You don't hate freedom, do you? You love America, right?

The US Department of Defense wants you to contribute unclassified code to software projects developed in support of national security.

Toward that end, it has launched Code.mil, which points to a Github repository intended to offer public access to code financed by public money. But at the moment, the DoD's repo lacks any actual code.

Open source and free software represent industry best practices, the DoD said in a statement, even as it acknowledged the agency has yet to widely adopt it. Code.mil represents an attempt to change that dynamic.

On the project website, the DoD goes so far as to suggest that anything other than open source software puts lives at risk.

"US military members and their families make significant sacrifices to protect our country," the agency explains in its FAQs. "Their lives should not be negatively impacted by outdated tools and software development practices that lag far behind private sector standards."

And in case that isn't clear enough, the agency states, "Modern software is open sourced software."

But before open source can ride to the rescue, government programmers and whatever community coalesces around them will need to find a suitable software license to apply to DoD projects.

Because code written by federal government employees for the most part does not qualify for copyright protection, it cannot be protected by licenses that rely on copyright law.

But a Creative Commons Zero (CC0) license, which would put the code into the public domain, isn't quite the right fit. Outside the US, countries may not accept CC0 as a valid way to waive copyrights or may have different legal requirements, which makes contributions from those abroad problematic.

"Software constantly evolves with each contribution potentially having a different copyright and license status," the agency says. "Merely placing source code in the public domain with CC0 1.0 does not address how contributions will affect the openness of the project over time."

So rather than using a common open source license or creating a new one – something the DoD CIO discourages – the agency has drafted a proposed Defense Open Source Agreement (DOSA), which uses "contract law to attach licenses to our projects."

The DOSA lets the DoD require that contributors abide by an open source license despite its lack of copyright – the right by which a software license would typically be imposed.

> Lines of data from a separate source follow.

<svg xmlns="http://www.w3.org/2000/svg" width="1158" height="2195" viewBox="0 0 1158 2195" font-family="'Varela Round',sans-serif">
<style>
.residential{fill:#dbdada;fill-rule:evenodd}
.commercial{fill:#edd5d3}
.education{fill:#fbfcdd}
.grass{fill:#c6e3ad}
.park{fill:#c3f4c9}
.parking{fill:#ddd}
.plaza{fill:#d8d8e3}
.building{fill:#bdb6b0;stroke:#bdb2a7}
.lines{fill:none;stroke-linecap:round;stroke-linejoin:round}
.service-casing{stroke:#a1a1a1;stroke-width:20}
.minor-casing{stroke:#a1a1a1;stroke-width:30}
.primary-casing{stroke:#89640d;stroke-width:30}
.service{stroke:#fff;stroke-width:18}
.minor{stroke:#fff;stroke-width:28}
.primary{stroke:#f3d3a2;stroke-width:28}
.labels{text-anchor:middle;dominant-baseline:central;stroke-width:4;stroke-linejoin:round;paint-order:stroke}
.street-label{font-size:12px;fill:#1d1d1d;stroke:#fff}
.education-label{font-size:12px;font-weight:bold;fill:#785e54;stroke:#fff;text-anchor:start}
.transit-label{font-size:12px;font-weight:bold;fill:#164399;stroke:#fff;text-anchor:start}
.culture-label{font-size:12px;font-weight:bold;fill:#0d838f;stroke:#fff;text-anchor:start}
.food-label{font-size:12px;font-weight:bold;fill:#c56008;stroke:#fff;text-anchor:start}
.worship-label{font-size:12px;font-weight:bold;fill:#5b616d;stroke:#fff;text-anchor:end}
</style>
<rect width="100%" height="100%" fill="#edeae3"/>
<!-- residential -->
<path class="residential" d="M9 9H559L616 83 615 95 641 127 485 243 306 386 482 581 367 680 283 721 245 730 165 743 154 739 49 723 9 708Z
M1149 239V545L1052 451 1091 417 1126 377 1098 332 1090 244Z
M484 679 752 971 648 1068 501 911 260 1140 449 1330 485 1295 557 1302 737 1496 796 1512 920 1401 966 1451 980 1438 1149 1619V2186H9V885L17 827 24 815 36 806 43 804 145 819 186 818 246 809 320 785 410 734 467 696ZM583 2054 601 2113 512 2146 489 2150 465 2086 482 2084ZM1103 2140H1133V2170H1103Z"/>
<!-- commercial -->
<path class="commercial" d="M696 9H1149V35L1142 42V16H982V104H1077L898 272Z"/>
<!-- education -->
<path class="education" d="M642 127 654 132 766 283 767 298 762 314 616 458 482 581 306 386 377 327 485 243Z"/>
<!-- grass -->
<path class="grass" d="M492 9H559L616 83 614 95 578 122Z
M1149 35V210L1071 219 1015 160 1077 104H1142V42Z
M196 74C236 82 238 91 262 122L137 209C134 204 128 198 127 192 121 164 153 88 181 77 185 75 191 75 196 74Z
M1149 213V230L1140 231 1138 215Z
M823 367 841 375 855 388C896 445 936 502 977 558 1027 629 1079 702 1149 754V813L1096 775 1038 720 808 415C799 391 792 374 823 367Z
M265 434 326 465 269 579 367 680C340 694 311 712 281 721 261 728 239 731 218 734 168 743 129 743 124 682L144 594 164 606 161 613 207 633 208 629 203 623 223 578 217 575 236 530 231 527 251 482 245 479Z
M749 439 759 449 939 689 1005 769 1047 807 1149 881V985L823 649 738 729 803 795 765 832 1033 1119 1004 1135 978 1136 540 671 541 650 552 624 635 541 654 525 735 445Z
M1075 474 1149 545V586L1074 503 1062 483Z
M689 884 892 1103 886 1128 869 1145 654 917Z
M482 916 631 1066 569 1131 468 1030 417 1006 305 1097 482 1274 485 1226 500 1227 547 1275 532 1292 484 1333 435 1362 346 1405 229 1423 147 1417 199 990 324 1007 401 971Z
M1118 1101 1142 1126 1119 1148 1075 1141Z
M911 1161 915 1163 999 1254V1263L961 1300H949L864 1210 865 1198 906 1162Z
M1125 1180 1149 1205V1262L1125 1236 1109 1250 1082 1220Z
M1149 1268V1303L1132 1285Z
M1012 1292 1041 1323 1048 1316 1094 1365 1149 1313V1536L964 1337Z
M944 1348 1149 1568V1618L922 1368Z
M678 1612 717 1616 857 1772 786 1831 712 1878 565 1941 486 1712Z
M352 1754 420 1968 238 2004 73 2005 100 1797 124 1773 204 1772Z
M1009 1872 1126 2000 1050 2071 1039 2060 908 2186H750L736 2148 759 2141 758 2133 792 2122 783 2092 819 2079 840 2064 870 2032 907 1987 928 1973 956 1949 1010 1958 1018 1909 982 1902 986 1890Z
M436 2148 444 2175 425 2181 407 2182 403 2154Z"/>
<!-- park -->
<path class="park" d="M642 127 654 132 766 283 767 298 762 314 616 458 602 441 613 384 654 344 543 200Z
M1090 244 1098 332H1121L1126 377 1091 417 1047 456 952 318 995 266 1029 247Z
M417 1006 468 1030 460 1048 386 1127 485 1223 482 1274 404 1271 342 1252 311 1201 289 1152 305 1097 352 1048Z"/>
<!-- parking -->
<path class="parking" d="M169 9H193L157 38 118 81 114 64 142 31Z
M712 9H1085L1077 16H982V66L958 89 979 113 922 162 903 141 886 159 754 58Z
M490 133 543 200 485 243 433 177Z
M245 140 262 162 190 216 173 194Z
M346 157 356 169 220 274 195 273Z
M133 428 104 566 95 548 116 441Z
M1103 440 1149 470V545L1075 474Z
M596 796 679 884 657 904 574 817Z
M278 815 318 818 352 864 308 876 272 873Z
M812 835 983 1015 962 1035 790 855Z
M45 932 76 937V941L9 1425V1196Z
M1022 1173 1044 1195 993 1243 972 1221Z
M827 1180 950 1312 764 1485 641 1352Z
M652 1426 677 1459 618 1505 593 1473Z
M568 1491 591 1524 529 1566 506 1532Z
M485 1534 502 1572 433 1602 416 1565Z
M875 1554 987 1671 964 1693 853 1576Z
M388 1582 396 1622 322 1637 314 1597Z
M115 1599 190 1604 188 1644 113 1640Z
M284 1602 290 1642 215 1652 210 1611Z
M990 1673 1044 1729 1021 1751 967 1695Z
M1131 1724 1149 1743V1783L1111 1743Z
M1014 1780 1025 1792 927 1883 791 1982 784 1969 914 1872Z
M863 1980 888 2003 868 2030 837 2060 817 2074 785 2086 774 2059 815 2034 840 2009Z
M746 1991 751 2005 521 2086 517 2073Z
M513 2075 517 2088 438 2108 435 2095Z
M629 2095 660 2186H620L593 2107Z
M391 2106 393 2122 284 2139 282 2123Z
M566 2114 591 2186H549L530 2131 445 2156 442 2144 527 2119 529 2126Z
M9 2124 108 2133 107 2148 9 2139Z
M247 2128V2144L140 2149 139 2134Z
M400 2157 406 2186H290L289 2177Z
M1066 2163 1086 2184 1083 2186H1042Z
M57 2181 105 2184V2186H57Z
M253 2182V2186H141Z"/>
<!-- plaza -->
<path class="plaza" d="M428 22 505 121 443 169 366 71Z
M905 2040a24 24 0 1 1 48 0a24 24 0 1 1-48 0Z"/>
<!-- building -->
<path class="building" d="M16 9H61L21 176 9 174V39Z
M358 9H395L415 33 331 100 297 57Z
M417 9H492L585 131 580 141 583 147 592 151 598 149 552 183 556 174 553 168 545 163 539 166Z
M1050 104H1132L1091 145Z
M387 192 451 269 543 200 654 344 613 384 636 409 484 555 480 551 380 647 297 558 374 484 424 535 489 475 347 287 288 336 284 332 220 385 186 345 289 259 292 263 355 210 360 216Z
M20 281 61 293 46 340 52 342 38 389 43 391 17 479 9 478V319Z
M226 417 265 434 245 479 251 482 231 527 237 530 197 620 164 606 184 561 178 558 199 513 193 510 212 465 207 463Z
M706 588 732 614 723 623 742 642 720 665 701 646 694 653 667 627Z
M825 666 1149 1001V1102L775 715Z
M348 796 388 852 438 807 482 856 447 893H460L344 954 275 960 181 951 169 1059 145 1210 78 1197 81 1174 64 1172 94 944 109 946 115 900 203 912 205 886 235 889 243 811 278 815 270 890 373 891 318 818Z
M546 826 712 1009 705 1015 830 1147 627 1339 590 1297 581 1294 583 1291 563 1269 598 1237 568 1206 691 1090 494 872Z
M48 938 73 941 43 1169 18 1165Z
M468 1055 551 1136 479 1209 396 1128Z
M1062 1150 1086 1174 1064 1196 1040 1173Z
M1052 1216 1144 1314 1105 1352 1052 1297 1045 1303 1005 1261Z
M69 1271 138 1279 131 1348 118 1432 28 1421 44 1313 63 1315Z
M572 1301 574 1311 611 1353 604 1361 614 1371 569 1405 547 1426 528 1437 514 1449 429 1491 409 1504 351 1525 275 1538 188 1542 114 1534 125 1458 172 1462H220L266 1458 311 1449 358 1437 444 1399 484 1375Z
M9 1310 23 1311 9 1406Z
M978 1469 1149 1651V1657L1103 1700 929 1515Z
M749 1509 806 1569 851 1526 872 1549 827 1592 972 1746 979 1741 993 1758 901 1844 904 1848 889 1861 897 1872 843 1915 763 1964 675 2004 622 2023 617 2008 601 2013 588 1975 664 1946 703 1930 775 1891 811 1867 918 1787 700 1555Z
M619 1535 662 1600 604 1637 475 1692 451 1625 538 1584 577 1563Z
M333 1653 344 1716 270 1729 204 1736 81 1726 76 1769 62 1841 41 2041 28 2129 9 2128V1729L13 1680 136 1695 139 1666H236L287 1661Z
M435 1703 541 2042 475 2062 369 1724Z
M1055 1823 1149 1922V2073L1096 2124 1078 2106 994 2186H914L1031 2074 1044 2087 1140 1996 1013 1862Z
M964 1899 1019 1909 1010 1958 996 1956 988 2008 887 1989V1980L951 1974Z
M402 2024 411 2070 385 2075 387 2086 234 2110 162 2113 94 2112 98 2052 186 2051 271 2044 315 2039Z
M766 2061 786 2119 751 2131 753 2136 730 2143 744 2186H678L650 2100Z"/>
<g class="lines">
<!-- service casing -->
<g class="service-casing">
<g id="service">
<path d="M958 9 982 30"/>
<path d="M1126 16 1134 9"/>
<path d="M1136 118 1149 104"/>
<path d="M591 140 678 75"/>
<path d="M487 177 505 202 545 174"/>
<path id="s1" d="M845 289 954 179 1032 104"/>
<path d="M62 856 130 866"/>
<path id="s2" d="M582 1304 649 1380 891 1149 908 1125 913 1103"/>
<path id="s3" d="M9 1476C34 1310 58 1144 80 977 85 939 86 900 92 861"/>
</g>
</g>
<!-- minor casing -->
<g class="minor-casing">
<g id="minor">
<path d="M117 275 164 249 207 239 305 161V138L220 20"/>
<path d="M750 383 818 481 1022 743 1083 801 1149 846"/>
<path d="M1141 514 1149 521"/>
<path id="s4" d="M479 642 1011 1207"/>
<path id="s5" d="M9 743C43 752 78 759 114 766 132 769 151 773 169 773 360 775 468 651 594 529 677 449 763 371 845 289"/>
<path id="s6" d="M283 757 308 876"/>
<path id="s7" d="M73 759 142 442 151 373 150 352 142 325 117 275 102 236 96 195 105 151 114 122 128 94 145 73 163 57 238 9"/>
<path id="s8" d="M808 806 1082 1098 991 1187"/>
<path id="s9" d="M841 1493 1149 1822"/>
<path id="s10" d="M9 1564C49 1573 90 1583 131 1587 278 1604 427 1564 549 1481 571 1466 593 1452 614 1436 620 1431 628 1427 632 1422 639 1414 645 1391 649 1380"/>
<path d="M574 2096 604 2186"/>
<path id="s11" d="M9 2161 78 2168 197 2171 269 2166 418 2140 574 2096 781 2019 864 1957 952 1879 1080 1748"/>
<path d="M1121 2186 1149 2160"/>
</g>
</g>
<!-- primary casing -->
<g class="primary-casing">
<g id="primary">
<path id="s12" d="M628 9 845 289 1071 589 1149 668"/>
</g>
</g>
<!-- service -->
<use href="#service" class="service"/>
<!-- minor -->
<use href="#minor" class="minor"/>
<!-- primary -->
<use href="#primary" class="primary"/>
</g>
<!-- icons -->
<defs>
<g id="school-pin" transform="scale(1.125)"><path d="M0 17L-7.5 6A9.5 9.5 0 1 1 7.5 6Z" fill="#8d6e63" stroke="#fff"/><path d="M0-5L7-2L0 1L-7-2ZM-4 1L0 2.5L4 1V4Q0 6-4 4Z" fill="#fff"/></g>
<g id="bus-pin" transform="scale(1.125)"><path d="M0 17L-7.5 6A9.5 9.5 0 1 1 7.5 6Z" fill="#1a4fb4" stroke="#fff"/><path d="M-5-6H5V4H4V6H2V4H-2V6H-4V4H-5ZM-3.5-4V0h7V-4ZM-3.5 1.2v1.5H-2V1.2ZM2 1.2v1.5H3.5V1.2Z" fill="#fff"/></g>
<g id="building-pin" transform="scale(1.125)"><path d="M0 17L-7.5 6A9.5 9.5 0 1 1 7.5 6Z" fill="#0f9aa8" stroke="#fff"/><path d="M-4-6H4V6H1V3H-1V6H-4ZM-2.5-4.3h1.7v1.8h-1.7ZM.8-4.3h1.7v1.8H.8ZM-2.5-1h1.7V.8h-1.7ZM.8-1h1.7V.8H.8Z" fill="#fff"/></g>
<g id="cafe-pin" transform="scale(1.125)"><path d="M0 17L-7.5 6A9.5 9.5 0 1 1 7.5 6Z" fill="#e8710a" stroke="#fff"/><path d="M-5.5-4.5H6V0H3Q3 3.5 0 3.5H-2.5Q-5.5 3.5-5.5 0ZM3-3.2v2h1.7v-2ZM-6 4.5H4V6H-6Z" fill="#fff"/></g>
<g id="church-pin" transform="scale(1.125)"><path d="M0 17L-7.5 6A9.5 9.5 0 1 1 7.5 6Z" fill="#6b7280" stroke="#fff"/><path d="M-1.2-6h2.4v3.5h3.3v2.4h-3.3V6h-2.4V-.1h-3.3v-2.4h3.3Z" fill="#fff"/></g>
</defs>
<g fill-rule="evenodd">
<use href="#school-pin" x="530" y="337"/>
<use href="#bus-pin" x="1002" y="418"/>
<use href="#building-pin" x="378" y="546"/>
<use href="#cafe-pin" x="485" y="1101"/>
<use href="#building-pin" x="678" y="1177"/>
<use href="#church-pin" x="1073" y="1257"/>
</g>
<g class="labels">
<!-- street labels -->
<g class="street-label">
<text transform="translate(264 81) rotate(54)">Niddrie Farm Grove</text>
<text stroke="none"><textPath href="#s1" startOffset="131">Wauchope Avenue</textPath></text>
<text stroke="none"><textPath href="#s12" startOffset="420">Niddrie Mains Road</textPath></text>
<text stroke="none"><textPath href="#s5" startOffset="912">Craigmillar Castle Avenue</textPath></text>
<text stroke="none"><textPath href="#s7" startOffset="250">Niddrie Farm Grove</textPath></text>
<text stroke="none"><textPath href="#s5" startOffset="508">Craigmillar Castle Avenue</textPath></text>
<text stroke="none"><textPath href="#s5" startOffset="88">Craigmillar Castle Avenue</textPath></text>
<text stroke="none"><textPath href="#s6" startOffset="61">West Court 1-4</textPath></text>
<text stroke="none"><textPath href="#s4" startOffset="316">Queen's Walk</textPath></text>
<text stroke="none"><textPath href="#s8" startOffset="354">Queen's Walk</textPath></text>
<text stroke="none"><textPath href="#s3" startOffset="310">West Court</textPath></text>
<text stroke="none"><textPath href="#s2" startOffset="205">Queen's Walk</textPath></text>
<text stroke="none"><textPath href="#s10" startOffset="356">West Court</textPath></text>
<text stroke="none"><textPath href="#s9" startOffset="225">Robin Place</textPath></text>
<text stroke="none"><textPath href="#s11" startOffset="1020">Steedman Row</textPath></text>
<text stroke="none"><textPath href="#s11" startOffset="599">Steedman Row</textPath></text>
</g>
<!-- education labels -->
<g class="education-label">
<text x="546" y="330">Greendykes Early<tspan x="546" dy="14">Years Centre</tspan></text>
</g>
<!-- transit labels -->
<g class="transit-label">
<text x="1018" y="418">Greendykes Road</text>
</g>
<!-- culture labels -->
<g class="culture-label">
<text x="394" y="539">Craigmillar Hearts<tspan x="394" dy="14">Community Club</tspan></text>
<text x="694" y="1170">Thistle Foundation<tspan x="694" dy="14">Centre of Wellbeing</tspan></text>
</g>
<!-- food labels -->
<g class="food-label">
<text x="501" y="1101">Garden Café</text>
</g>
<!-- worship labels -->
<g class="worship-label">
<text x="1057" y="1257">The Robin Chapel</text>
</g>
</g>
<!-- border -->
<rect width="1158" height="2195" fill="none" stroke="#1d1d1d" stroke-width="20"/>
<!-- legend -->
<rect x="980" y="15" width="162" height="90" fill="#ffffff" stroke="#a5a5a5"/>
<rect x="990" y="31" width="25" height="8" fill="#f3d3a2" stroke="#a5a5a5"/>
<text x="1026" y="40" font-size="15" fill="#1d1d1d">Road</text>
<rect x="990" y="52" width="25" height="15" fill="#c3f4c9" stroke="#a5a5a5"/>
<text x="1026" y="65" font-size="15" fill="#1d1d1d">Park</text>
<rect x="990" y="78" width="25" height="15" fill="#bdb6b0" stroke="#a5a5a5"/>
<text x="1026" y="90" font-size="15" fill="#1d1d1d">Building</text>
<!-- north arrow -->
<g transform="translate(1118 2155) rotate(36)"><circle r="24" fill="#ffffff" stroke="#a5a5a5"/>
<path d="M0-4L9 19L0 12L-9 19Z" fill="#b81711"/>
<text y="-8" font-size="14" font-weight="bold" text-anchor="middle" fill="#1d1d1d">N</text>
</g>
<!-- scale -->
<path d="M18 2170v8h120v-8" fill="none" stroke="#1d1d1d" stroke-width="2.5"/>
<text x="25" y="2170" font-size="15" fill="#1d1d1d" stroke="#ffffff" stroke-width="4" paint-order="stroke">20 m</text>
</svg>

It also requires that contributors accept an agreement known as a Developer's Certificate of Origin, by which programmers attest that they have the right to any code they may contribute.

The DOSA thus provides a way for the DoD to accept code contributions from foreign contributors while minimizing the legal risk they might face from a local copyright claim.

Whether or not the DoD's DOSA is legal isn't entirely clear. Chaim Krause, whose Twitter account identifies him as a civilian employee of the US Army, through GitHub's Issues system questions the claim that the DoD can require software to be released under an arrangement other than public domain.

The US Army Research Laboratory (ARL) requires a Creative Commons Zero (CC0) license (public domain), in conjunction with an ARL Contributor License Agreement from every contributor to ensure contributed code can be contributed.

The DoD says its Defense Digital Service (DDS), which spearheaded Code.mil, has consulted with the Open Source Initiative and Free Software Foundation on its approach to licensing.